**JOB**.
What is printed must match, line for line, the records from their first line through the line containing "m a nie chcesz", with pictures left out.

[Stored data entries]

BEGIN

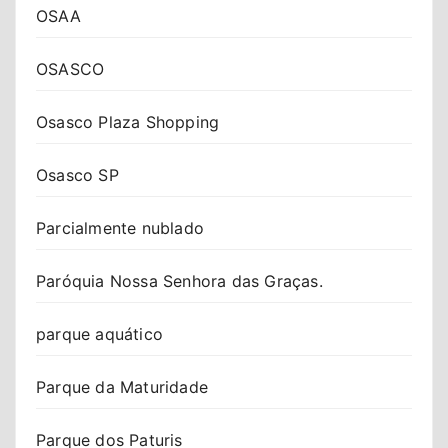
OSAA
OSASCO
Osasco Plaza Shopping
Osasco SP
Parcialmente nublado
Paróquia Nossa Senhora das Graças.
parque aquático
Parque da Maturidade
Parque dos Paturis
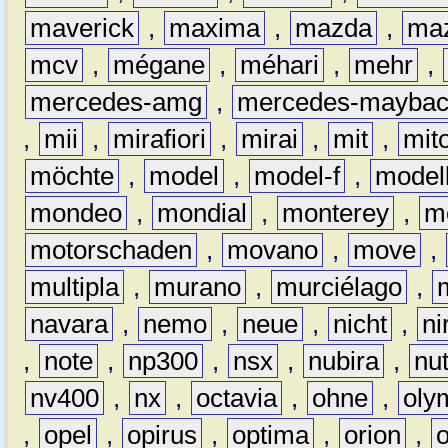
maverick
,
maxima
,
mazda
,
ma
mcv
,
mégane
,
méhari
,
mehr
,
mercedes-amg
,
mercedes-mayba
,
mii
,
mirafiori
,
mirai
,
mit
,
mit
möchte
,
model
,
model-f
,
model
mondeo
,
mondial
,
monterey
,
m
motorschaden
,
movano
,
move
,
multipla
,
murano
,
murciélago
,
navara
,
nemo
,
neue
,
nicht
,
ni
,
note
,
np300
,
nsx
,
nubira
,
nu
nv400
,
nx
,
octavia
,
ohne
,
oly
,
opel
,
opirus
,
optima
,
orion
,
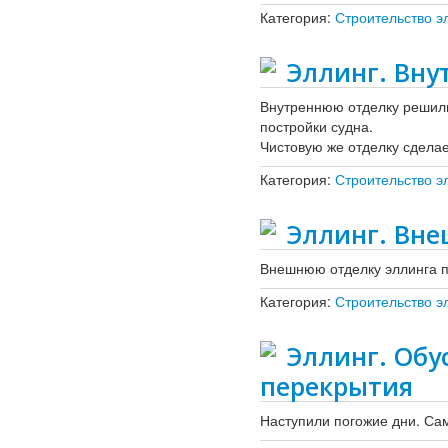
Категория:
Строительство э
Эллинг. Вну
Внутреннюю отделку решили
постройки судна.
Чистовую же отделку сдела
Категория:
Строительство э
Эллинг. Вне
Внешнюю отделку эллинга по
Категория:
Строительство э
Эллинг. Обу
перекрытия
Наступили погожие дни. Са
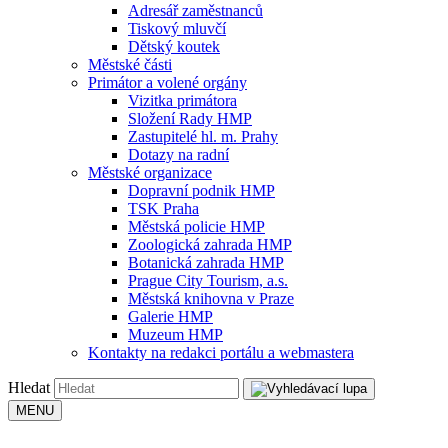
Adresář zaměstnanců
Tiskový mluvčí
Dětský koutek
Městské části
Primátor a volené orgány
Vizitka primátora
Složení Rady HMP
Zastupitelé hl. m. Prahy
Dotazy na radní
Městské organizace
Dopravní podnik HMP
TSK Praha
Městská policie HMP
Zoologická zahrada HMP
Botanická zahrada HMP
Prague City Tourism, a.s.
Městská knihovna v Praze
Galerie HMP
Muzeum HMP
Kontakty na redakci portálu a webmastera
Hledat
MENU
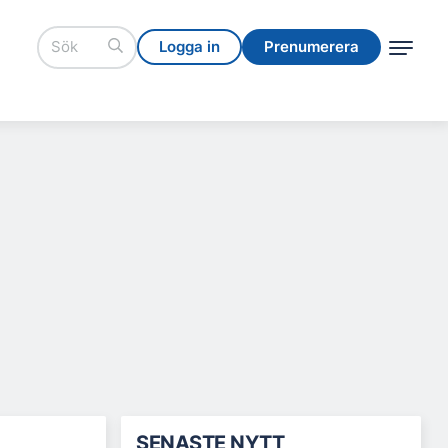
Logga in
Prenumerera
Logga in
Prenumerera
SENASTE NYTT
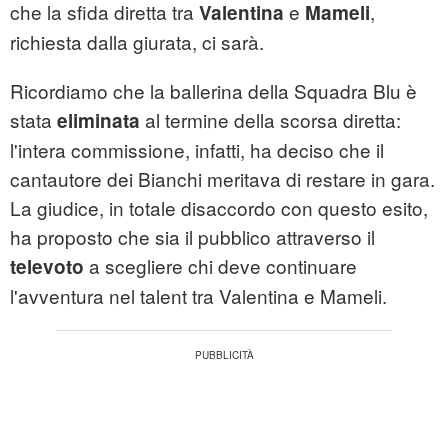
che la sfida diretta tra
e
,
Valentina
Mameli
richiesta dalla giurata, ci sarà.
Ricordiamo che la ballerina della Squadra Blu è
stata
al termine della scorsa diretta:
eliminata
l'intera commissione, infatti, ha deciso che il
cantautore dei Bianchi meritava di restare in gara.
La giudice, in totale disaccordo con questo esito,
ha proposto che sia il pubblico attraverso il
a scegliere chi deve continuare
televoto
l'avventura nel talent tra Valentina e Mameli.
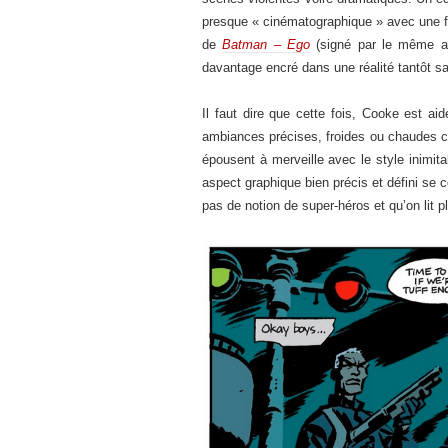
presque « cinématographique » avec une flu
de
Batman – Ego
(signé par le même au
davantage encré dans une réalité tantôt sal
Il faut dire que cette fois, Cooke est aid
ambiances précises, froides ou chaudes c’
épousent à merveille avec le style inimi
aspect graphique bien précis et défini se 
pas de notion de super-héros et qu’on lit pl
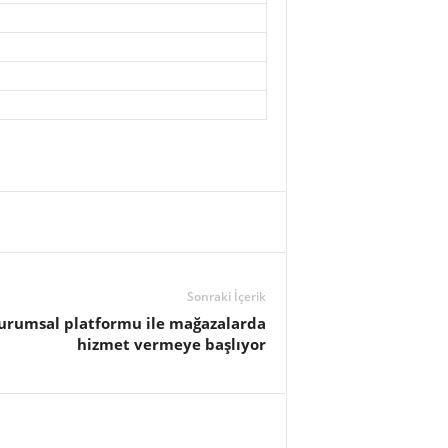
Sonraki İçerik
urumsal platformu ile mağazalarda
hizmet vermeye başlıyor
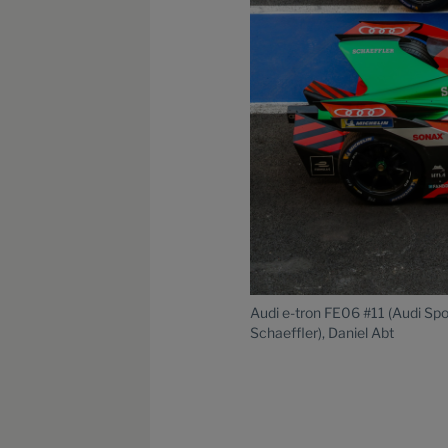
Audi e-tron FE06 #11 (Audi Spo
Schaeffler), Daniel Abt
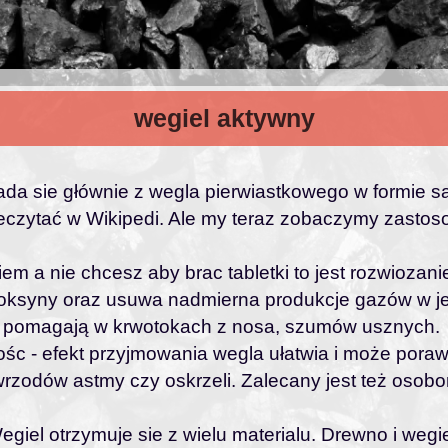
wegiel aktywny
ada sie głównie z wegla pierwiastkowego w formie sad
rzeczytać w Wikipedi. Ale my teraz zobaczymy zastos
m a nie chcesz aby brac tabletki to jest rozwiozanie
oksyny oraz usuwa nadmierna produkcje gazów w jel
cze pomagają w krwotokach z nosa, szumów usznych.
śc - efekt przyjmowania wegla ułatwia i może poraw
rzodów astmy czy oskrzeli. Zalecany jest też osob
iel otrzymuje sie z wielu materialu. Drewno i wegi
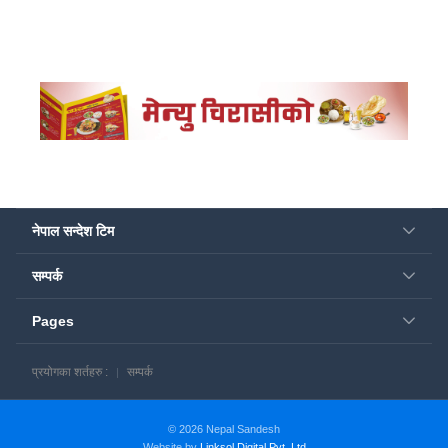
नेपाल सन्देश टिम
सम्पर्क
Pages
प्रयोगका शर्तहरु :
सम्पर्क
© 2026 Nepal Sandesh
Website by
Linksol Digital Pvt. Ltd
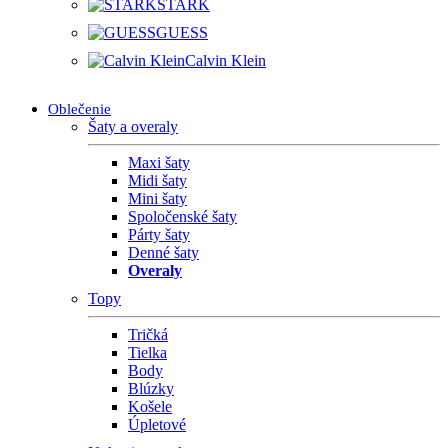
STARK
GUESS
Calvin Klein
Oblečenie
Šaty a overaly
Maxi šaty
Midi šaty
Mini šaty
Spoločenské šaty
Párty šaty
Denné šaty
Overaly
Topy
Tričká
Tielka
Body
Blúzky
Košele
Úpletové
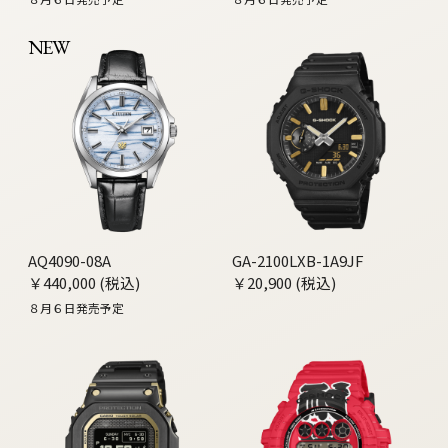
NEW
AQ4090-08A
GA-2100LXB-1A9JF
￥440,000 (税込)
￥20,900 (税込)
８月６日発売予定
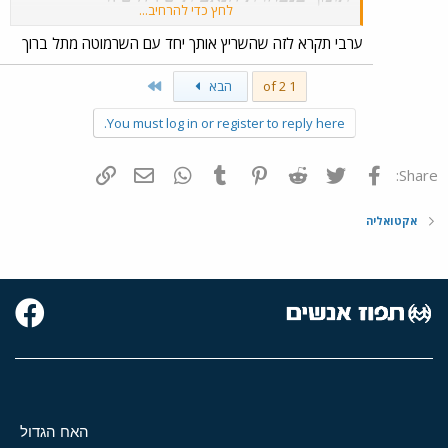
לחץ כדי להרחיב...
לאולימפיאדה
ערבי תקרא לזה שהשריץ אותך יחד עם השרמוטה מתל ברוך
Last
1 of 2
הבא
You must log in or register to reply here.
פייסבוק
Twitter
Reddit
Pinterest
Tumblr
WhatsApp
דואר אלקטרוני
הוסף קישור
Share:
אקטואליה
האח הגדול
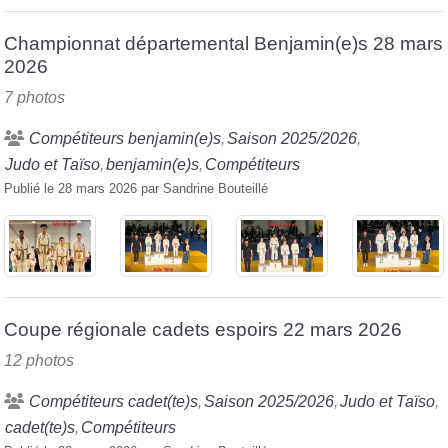
Championnat départemental Benjamin(e)s 28 mars
2026
7 photos
Compétiteurs benjamin(e)s
Saison 2025/2026
Judo et Taïso
benjamin(e)s
Compétiteurs
Publié le
28 mars 2026
par
Sandrine Bouteillé
Coupe régionale cadets espoirs 22 mars 2026
12 photos
Compétiteurs cadet(te)s
Saison 2025/2026
Judo et Taïso
cadet(te)s
Compétiteurs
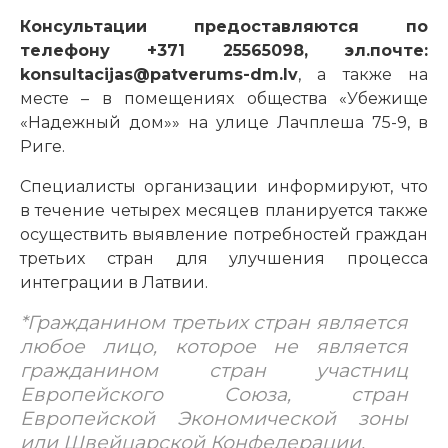
Консультации предоставляются по
телефону +371 25565098, эл.почте:
konsultacijas@patverums-dm.lv
, а также на
месте – в помещениях общества «Убежище
«Надежный дом»» на улице Лачплеша 75-9, в
Риге.
Специалисты организации информируют, что
в течение четырех месяцев планируется также
осуществить выявление потребностей граждан
третьих стран для улучшения процесса
интеграции в Латвии.
*Гражданином третьих стран является
любое лицо, которое не является
гражданином стран участниц
Европейского Союза, стран
Европейской Экономической зоны
или Швейцарской Конфедерации.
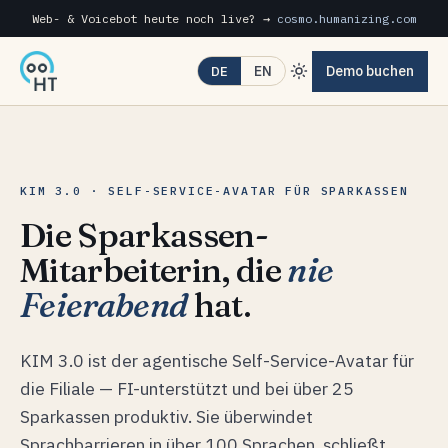
Web- & Voicebot heute noch live? →
cosmo.humanizing.com
Demo buchen
EN
DE
KIM 3.0 · SELF-SERVICE-AVATAR FÜR SPARKASSEN
Die Sparkassen-
Mitarbeiterin, die
nie
Feierabend
hat.
KIM 3.0 ist der agentische Self-Service-Avatar für
die Filiale — FI-unterstützt und bei über 25
Sparkassen produktiv. Sie überwindet
Sprachbarrieren in über 100 Sprachen, schließt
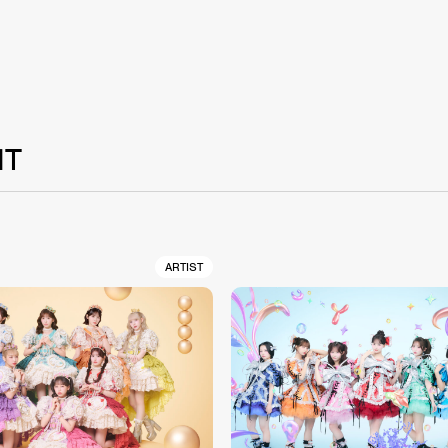
NT
ARTIST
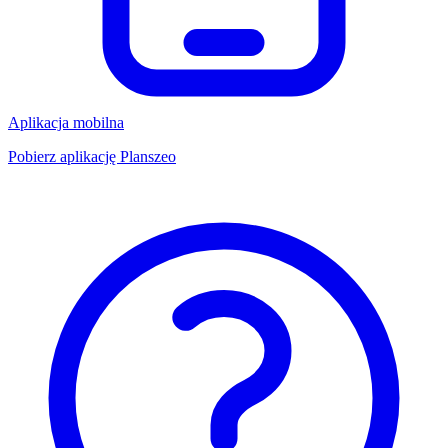
Aplikacja mobilna
Pobierz aplikację Planszeo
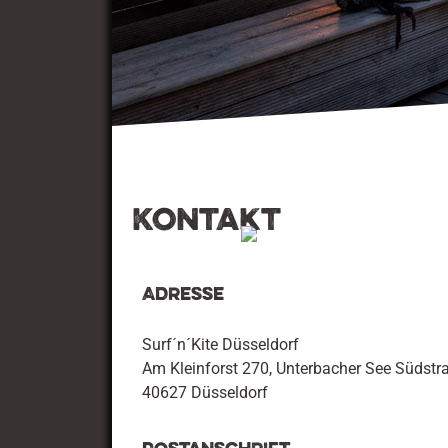
Kontakt
Adresse
Surf´n´Kite Düsseldorf
Am Kleinforst 270, Unterbacher See Südstr
40627 Düsseldorf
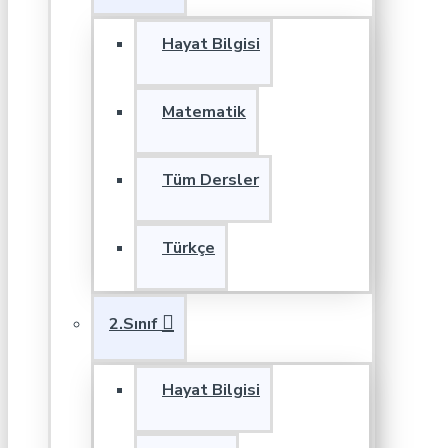
Hayat Bilgisi
Matematik
Tüm Dersler
Türkçe
2.Sınıf
Hayat Bilgisi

END

**YOUR SOLUTION**.
OSAA
OSASCO
Osasco Plaza Shopping
Osasco SP
Parcialmente nublado
Paróquia Nossa Senhora das Graças.
parque aquático
Parque da Maturidade
Parque dos Paturis
maverick
,
maxima
,
mazda
,
ma
mcv
,
mégane
,
méhari
,
mehr
,
mercedes-amg
,
mercedes-mayba
,
mii
,
mirafiori
,
mirai
,
mit
,
mit
möchte
,
model
,
model-f
,
model
mondeo
,
mondial
,
monterey
,
m
motorschaden
,
movano
,
move
,
multipla
,
murano
,
murciélago
,
navara
,
nemo
,
neue
,
nicht
,
ni
,
note
,
np300
,
nsx
,
nubira
,
nu
nv400
,
nx
,
octavia
,
ohne
,
oly
,
opel
,
opirus
,
optima
,
orion
,
Категория:
Строительство э
Эллинг. Вну
Внутреннюю отделку решили
постройки судна.
Чистовую же отделку сдела
Категория:
Строительство э
Эллинг. Вне
Внешнюю отделку эллинга по
Категория:
Строительство э
Эллинг. Обу
перекрытия
Наступили погожие дни. Са
Adresář zaměstnanců
Tiskový mluvčí
Dětský koutek
Městské části
Primátor a volené orgány
Vizitka primátora
Složení Rady HMP
Zastupitelé hl. m. Prahy
Dotazy na radní
Městské organizace
Dopravní podnik HMP
TSK Praha
Městská policie HMP
Zoologická zahrada HMP
Botanická zahrada HMP
Prague City Tourism, a.s.
Městská knihovna v Praze
Galerie HMP
Muzeum HMP
Kontakty na redakci portálu a webmastera
Hledat
MENU
Logga in
Prenumerera
Logga in
Prenumerera
SENASTE NYTT
che la sfida diretta tra
e
,
Valentina
Mameli
richiesta dalla giurata, ci sarà.
Ricordiamo che la ballerina della Squadra Blu è
stata
al termine della scorsa diretta:
eliminata
l'intera commissione, infatti, ha deciso che il
cantautore dei Bianchi meritava di restare in gara.
La giudice, in totale disaccordo con questo esito,
ha proposto che sia il pubblico attraverso il
a scegliere chi deve continuare
televoto
l'avventura nel talent tra Valentina e Mameli.
presque « cinématographique » avec une flu
de
Batman – Ego
(signé par le même au
davantage encré dans une réalité tantôt sal
Il faut dire que cette fois, Cooke est aid
ambiances précises, froides ou chaudes c’
épousent à merveille avec le style inimi
aspect graphique bien précis et défini se 
pas de notion de super-héros et qu’on lit pl
Sonraki İçerik
urumsal platformu ile mağazalarda
hizmet vermeye başlıyor
Audi e-tron FE06 #11 (Audi Spo
Schaeffler), Daniel Abt
wegiel aktywny
ada sie głównie z wegla pierwiastkowego w formie sad
rzeczytać w Wikipedi. Ale my teraz zobaczymy zastos
m a nie chcesz aby brac tabletki to jest rozwiozanie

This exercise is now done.